Temporalities: Fighting Sleep
Today, as demands on our attention mount and the pace of consumption quickens, pausing to consider the temporalities of sleep is a matter of some consequence. In Fighting Sleep, Franny Nudelman explores the struggle over sleep—its rhythms and meanings—in the context of US militarism. After WWII, military psychiatrists manipulated the sleep of traumatized veterans in clinical settings and documented these experiments in film and photography for further study and analysis.
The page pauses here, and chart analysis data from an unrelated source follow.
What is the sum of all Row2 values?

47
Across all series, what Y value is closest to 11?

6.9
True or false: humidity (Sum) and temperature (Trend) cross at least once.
Pushing back against the therapeutic establishment, anti-war veterans of the Vietnam era represented their own traumatic symptoms in a range of visual media, using grassroots documentary to redefine the nature of traumatic time and claim undisturbed sleep as a source of political community.

Bio
Franny Nudelman is Professor in the Department of English and the Institute for the Comparative Study of Literature, Art, and Culture at Carleton University in Ottawa. She has published widely on the culture of war and war resistance, and on documentary writing, film, and photography after 1945. She is the author of John Brown’s Body: Slavery, Violence, and the Culture of War (University of North Carolina Press, 2004), co-editor, with Sara Blair and Joseph Entin, of Remaking Reality: US Documentary Culture after 1945 (University of North Carolina Press, 2018), and has recently published Fighting Sleep: The War for the Mind and the US Military (Verso Books, 2019).